Skip to content

xeger/pipeclean

Repository files navigation

What Is This?

Pipeclean is a tool to efficiently remove sensitive information from large datasets by streaming them from stdin to stdout. By default, it expects its input to consist of a MySQL dump produced with mysqldump:

cat data.sql | pipeclean scrub > sanitized.sql

Pipeclean utilizes streaming parsers, achieving constant memory usage even for multi-GiB input files. Maximum filesize is bounded only by available disk space. It also employs parallelism up to the number of available CPU cores. Sanitizing a 500 MiB MySQL dump takes ~30 seconds with peak memory usage of ~4 GiB on a 2020-era MacBook Pro M1 with eight cores.

Pipeclean attempts to sanitize encapsulated data, too; if a MySQL column contains JSON or YAML, it will parse and traverse the encapsulated document and write sanitized JSON/YAML as the output column value.

Pipeclean can employ Markovian language models to generate plausible-looking replacement data; you can train it with actual peoples' names from your database, for example, and at runtime, use the trained model to generate replacement names that have a similar look and feel. Markovian models can also be used for heuristic scrubbing, allowing pipeclean to recognize data fields that contain a first name (etc) regardless of how the field is named or where in the input it appears, and replace each occurrence with a fake name.

Finally, pipeclean includes a verify command to report on the efficancy and safety of your scrubbing configuration.

Install

If you have the Go SDK installed, you can go install github.com/xeger/pipeclean@main. Otherwise, visit the release page to download binaries.

Usage Overview

This is a summary; for more detailed information, see the reference guide.

Pipeclean is invoked with a subcommand that tells it what to do:

# train models based on input data
cat data.sql | pipeclean learn path/to/models

# sanitize sensitive data; print clean stream to stdout
cat data.sql | pipeclean scrub path/to/models

Configuration

Pipeclean works best when you specify a configuration file to influence its behavior. If none is provided, the default configuration masks emails, phone numbers and zip codes by scrambling individual characters.

━━━━

▶ Exercise a:
Which lines in the entries below contain the string "treble"? Show each of those lines in full.

▶ Given information:

━━━━

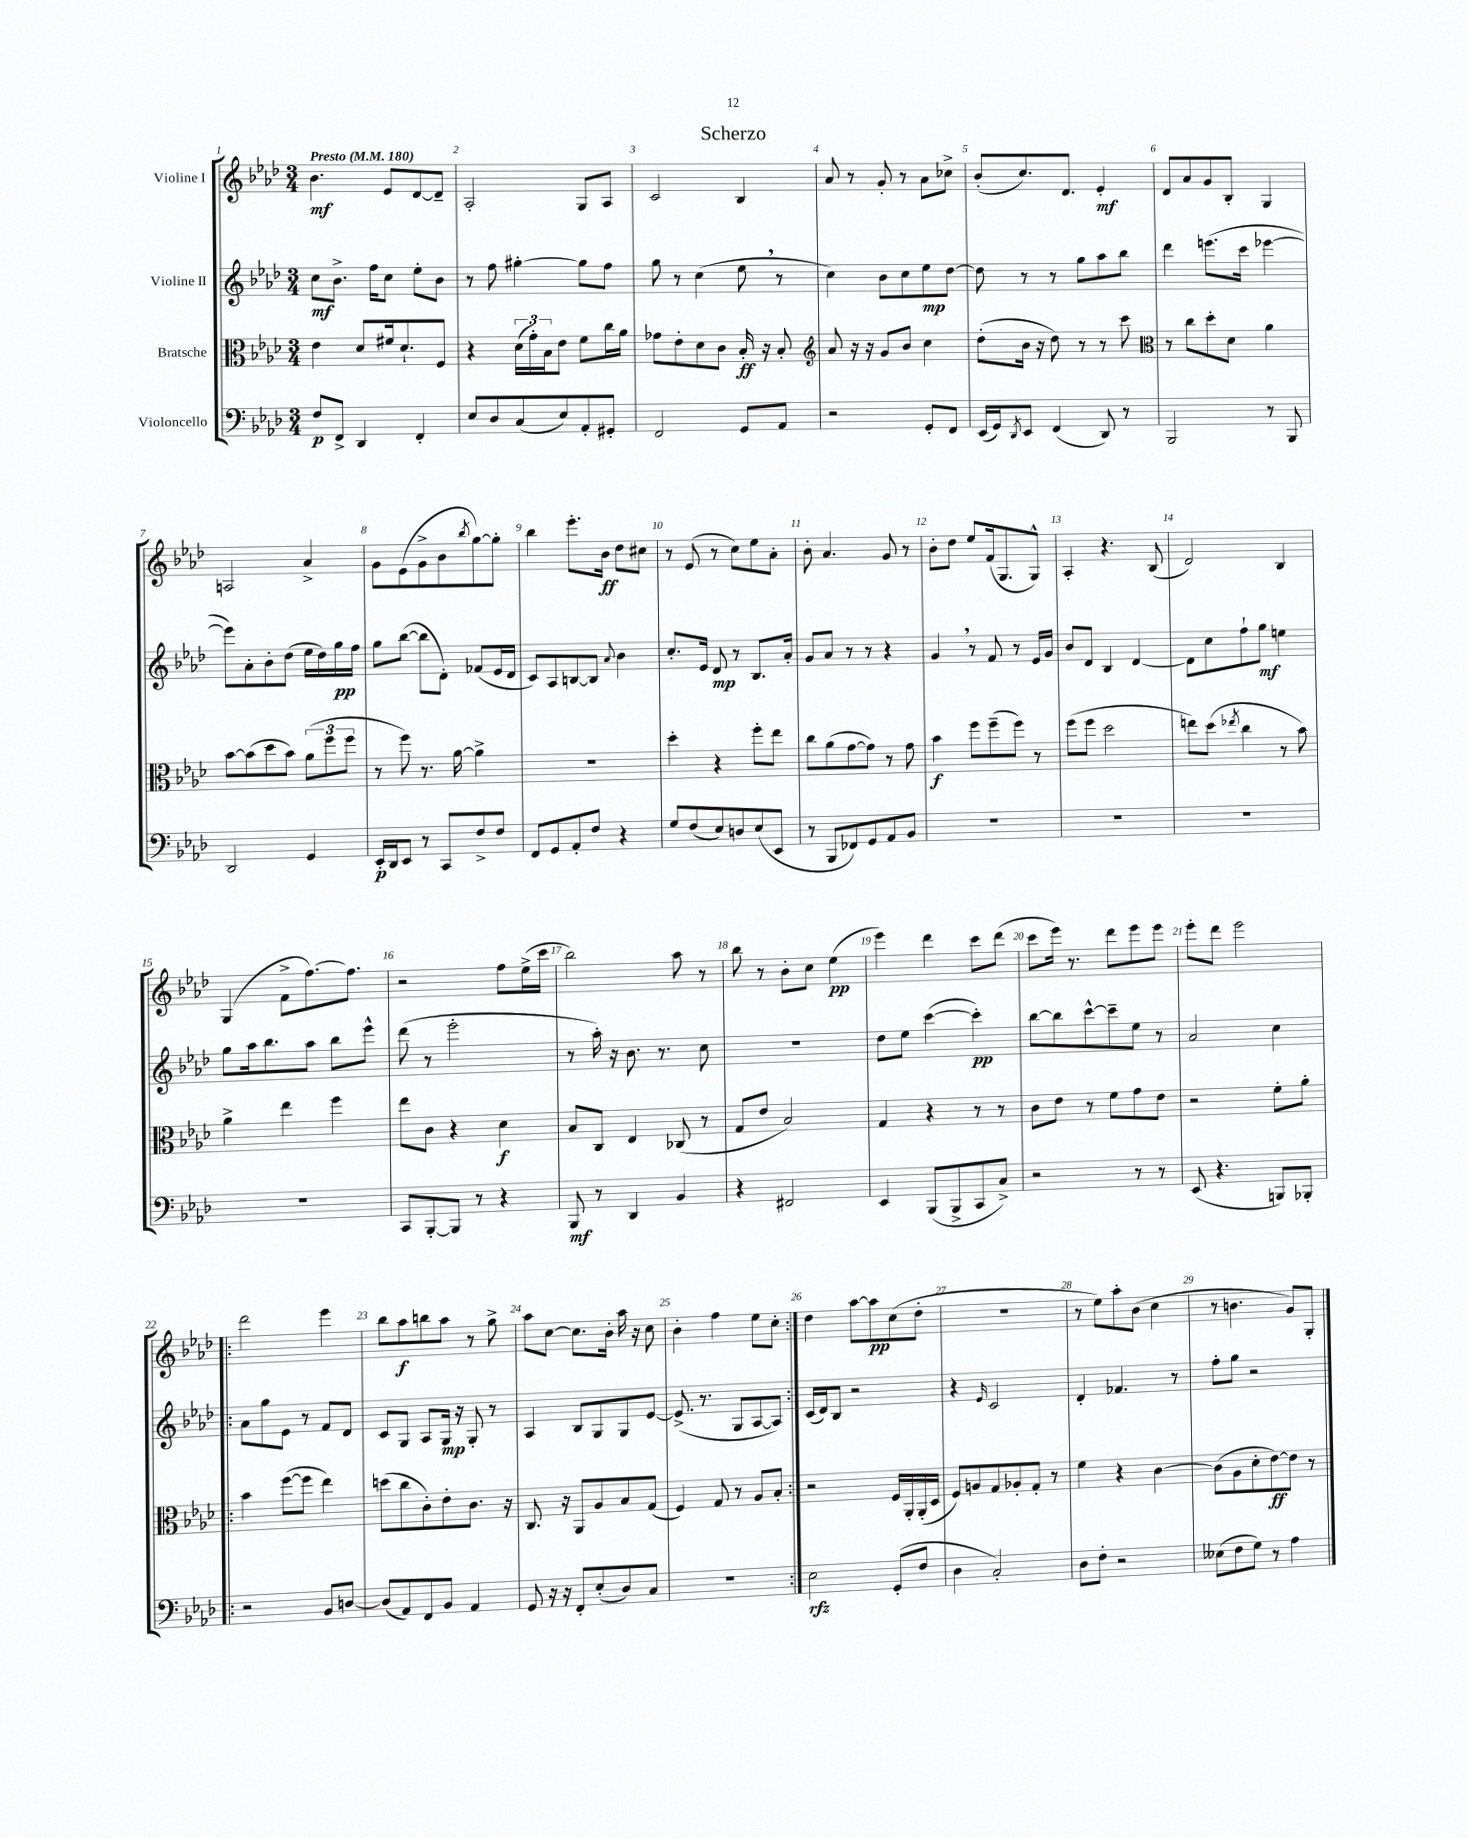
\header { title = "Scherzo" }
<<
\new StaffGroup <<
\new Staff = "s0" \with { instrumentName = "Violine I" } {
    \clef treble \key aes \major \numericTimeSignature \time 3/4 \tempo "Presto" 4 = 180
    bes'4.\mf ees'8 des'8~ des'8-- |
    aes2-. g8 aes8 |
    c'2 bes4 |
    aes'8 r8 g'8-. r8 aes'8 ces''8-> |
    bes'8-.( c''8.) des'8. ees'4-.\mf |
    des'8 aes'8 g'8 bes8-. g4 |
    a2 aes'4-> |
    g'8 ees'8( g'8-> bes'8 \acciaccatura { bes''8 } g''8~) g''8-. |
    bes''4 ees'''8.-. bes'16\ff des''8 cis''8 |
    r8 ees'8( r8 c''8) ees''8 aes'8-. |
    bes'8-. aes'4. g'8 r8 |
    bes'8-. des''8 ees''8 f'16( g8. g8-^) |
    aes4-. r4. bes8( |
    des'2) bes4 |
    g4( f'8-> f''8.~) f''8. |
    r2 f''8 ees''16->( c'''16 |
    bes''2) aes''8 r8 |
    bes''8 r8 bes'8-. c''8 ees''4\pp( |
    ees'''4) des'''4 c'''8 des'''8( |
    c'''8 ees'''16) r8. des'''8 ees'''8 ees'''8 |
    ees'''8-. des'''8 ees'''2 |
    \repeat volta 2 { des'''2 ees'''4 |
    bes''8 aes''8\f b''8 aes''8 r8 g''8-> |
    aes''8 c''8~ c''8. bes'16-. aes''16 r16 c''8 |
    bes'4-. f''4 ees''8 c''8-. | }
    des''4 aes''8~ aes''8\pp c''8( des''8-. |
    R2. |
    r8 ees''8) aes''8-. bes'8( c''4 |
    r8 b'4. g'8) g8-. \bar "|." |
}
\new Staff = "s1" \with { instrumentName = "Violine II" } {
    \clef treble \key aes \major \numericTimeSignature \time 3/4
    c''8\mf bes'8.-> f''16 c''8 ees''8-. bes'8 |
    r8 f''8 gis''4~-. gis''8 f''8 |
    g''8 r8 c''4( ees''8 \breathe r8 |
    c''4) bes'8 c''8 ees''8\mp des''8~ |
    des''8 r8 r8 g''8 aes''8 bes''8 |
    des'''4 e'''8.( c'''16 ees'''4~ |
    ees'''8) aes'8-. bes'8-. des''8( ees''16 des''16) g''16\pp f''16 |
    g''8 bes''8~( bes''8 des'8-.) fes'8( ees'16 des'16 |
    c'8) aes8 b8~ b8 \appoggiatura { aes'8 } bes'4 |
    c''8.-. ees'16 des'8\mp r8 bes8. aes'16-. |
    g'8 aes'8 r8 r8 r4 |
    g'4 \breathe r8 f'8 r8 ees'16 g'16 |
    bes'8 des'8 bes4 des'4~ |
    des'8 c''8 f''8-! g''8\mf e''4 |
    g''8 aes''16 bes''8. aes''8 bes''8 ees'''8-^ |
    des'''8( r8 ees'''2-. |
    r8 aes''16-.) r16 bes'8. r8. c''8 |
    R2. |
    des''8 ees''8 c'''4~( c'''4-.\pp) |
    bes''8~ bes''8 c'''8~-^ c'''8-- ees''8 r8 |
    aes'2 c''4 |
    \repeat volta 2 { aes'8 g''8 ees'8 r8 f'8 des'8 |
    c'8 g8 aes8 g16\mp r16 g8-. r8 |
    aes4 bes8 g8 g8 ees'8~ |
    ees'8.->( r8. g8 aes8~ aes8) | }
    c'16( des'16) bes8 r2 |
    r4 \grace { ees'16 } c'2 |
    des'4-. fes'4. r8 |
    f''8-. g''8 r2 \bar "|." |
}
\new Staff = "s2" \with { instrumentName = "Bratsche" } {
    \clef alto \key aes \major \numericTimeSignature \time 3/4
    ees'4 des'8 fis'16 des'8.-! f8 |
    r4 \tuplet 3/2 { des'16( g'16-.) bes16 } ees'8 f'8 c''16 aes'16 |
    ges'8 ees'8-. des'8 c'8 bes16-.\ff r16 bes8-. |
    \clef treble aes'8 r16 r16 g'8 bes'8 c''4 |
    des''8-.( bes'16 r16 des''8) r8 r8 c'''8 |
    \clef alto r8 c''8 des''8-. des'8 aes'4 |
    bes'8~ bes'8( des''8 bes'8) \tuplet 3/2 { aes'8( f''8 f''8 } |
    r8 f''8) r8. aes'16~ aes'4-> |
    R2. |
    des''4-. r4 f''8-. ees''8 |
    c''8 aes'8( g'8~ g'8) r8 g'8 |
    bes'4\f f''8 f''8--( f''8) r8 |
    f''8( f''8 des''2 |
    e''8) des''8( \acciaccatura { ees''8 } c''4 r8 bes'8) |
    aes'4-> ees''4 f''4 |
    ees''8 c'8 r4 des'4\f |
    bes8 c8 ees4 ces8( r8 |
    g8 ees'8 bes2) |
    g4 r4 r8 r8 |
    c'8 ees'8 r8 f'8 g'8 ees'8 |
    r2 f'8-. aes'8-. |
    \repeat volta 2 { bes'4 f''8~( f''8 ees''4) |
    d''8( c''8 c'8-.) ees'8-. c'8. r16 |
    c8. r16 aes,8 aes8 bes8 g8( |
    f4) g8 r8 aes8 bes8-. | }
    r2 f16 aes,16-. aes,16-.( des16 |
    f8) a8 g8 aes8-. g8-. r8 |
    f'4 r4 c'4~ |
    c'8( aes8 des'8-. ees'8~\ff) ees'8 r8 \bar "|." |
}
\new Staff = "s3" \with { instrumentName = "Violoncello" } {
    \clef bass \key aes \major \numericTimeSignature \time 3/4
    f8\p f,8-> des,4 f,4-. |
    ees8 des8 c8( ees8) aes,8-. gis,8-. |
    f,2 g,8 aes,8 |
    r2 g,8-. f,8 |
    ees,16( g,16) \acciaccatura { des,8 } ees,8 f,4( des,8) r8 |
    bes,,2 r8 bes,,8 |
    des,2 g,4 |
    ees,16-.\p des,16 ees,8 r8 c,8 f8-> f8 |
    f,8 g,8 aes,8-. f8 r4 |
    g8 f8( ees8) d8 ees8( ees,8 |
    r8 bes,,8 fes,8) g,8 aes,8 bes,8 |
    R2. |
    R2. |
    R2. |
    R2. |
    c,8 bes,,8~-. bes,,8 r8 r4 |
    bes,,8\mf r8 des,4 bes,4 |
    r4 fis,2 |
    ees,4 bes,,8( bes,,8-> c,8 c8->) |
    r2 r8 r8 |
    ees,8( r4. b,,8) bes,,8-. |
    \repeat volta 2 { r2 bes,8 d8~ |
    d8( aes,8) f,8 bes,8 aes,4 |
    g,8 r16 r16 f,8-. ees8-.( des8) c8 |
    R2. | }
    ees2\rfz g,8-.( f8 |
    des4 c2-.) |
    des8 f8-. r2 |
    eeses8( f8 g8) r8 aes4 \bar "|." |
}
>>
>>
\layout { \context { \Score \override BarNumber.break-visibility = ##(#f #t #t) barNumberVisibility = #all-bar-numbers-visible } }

━━━━

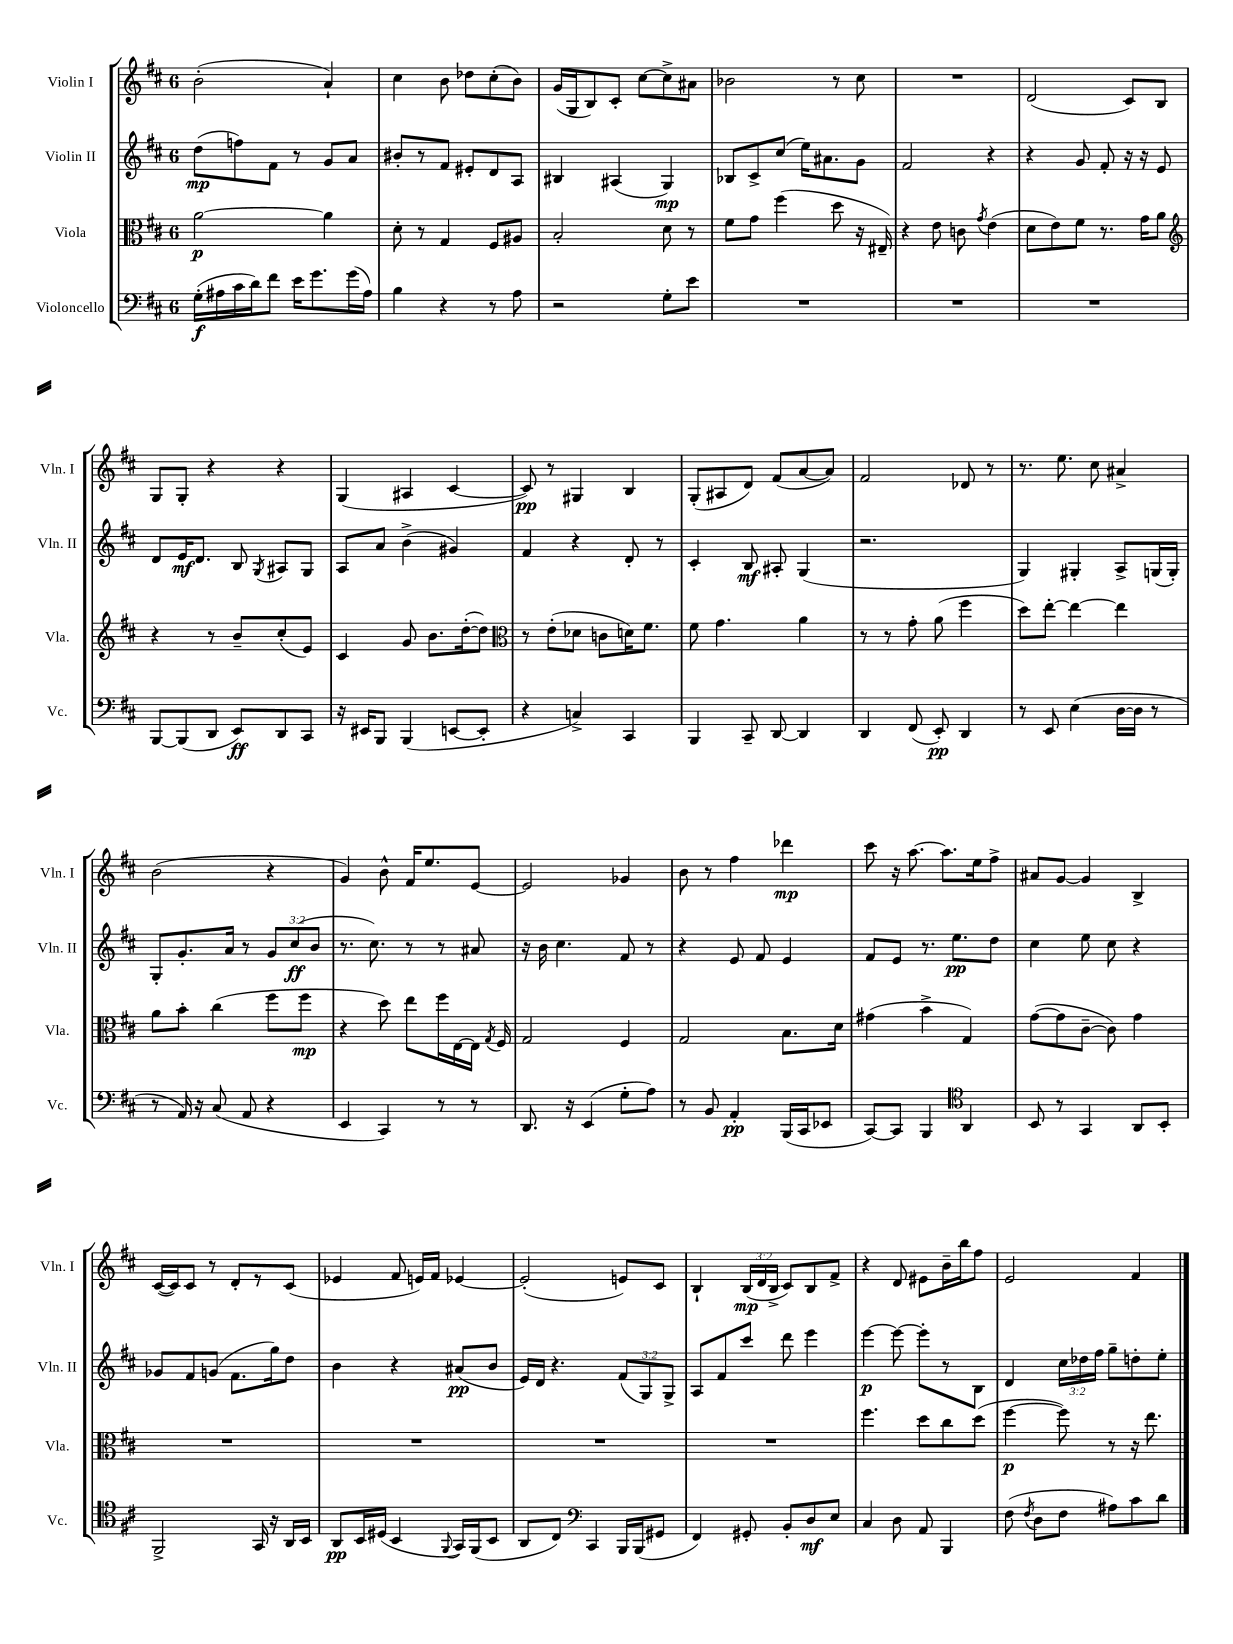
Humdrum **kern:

━━━━

▶ Exercise b:
What does the pipeclean page say the default configuration masks when no configuration file is provided?

▶ Response a:
    \clef treble \key aes \major \numericTimeSignature \time 3/4 \tempo "Presto" 4 = 180
    \clef treble \key aes \major \numericTimeSignature \time 3/4
    \clef treble aes'8 r16 r16 g'8 bes'8 c''4 |

▶ Response b:
It masks emails, phone numbers and zip codes by scrambling individual characters.